### DIRECTIONS
The expected output is the complete data, reproduced exactly.

### RAW DATA
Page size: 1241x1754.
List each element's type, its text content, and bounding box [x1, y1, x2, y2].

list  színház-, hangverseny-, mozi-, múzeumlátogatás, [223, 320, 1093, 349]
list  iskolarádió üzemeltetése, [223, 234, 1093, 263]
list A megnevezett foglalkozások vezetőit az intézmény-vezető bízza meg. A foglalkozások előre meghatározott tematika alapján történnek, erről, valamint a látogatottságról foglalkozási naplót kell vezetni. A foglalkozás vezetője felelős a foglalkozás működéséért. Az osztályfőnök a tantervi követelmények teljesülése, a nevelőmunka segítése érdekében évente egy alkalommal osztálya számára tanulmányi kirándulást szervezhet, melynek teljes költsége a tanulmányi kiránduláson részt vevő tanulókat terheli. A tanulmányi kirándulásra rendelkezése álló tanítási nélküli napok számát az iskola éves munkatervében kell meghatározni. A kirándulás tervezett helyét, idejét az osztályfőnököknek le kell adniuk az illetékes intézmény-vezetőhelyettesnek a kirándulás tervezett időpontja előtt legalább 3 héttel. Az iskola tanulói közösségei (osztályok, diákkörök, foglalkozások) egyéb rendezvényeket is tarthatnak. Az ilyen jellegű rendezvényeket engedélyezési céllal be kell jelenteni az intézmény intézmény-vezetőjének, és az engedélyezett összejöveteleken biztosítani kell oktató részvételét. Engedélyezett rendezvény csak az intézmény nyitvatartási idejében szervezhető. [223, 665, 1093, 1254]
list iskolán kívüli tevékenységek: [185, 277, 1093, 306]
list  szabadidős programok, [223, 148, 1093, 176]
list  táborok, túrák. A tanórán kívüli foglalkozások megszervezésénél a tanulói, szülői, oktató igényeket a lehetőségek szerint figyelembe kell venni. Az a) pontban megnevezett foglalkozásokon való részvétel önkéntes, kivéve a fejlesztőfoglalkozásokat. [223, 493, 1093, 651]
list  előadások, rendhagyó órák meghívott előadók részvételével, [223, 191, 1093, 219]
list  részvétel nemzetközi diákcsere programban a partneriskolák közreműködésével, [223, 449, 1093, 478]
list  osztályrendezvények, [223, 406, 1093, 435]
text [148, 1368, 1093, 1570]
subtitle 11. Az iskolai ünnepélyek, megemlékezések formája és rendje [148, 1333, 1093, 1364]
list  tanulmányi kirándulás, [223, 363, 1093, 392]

### COMPLETED TASK
Page size: 1241x1754.
List each element's type, its text content, and bounding box [x1, y1, x2, y2].

list  színház-, hangverseny-, mozi-, múzeumlátogatás, [223, 320, 1093, 349]
list  iskolarádió üzemeltetése, [223, 234, 1093, 263]
list A megnevezett foglalkozások vezetőit az intézmény-vezető bízza meg. A foglalkozások előre meghatározott tematika alapján történnek, erről, valamint a látogatottságról foglalkozási naplót kell vezetni. A foglalkozás vezetője felelős a foglalkozás működéséért. Az osztályfőnök a tantervi követelmények teljesülése, a nevelőmunka segítése érdekében évente egy alkalommal osztálya számára tanulmányi kirándulást szervezhet, melynek teljes költsége a tanulmányi kiránduláson részt vevő tanulókat terheli. A tanulmányi kirándulásra rendelkezése álló tanítási nélküli napok számát az iskola éves munkatervében kell meghatározni. A kirándulás tervezett helyét, idejét az osztályfőnököknek le kell adniuk az illetékes intézmény-vezetőhelyettesnek a kirándulás tervezett időpontja előtt legalább 3 héttel. Az iskola tanulói közösségei (osztályok, diákkörök, foglalkozások) egyéb rendezvényeket is tarthatnak. Az ilyen jellegű rendezvényeket engedélyezési céllal be kell jelenteni az intézmény intézmény-vezetőjének, és az engedélyezett összejöveteleken biztosítani kell oktató részvételét. Engedélyezett rendezvény csak az intézmény nyitvatartási idejében szervezhető. [223, 665, 1093, 1254]
list iskolán kívüli tevékenységek: [185, 277, 1093, 306]
list  szabadidős programok, [223, 148, 1093, 176]
list  táborok, túrák. A tanórán kívüli foglalkozások megszervezésénél a tanulói, szülői, oktató igényeket a lehetőségek szerint figyelembe kell venni. Az a) pontban megnevezett foglalkozásokon való részvétel önkéntes, kivéve a fejlesztőfoglalkozásokat. [223, 493, 1093, 651]
list  előadások, rendhagyó órák meghívott előadók részvételével, [223, 191, 1093, 219]
list  részvétel nemzetközi diákcsere programban a partneriskolák közreműködésével, [223, 449, 1093, 478]
list  osztályrendezvények, [223, 406, 1093, 435]
text [148, 1368, 1093, 1570]
subtitle 11. Az iskolai ünnepélyek, megemlékezések formája és rendje [148, 1333, 1093, 1364]
list  tanulmányi kirándulás, [223, 363, 1093, 392]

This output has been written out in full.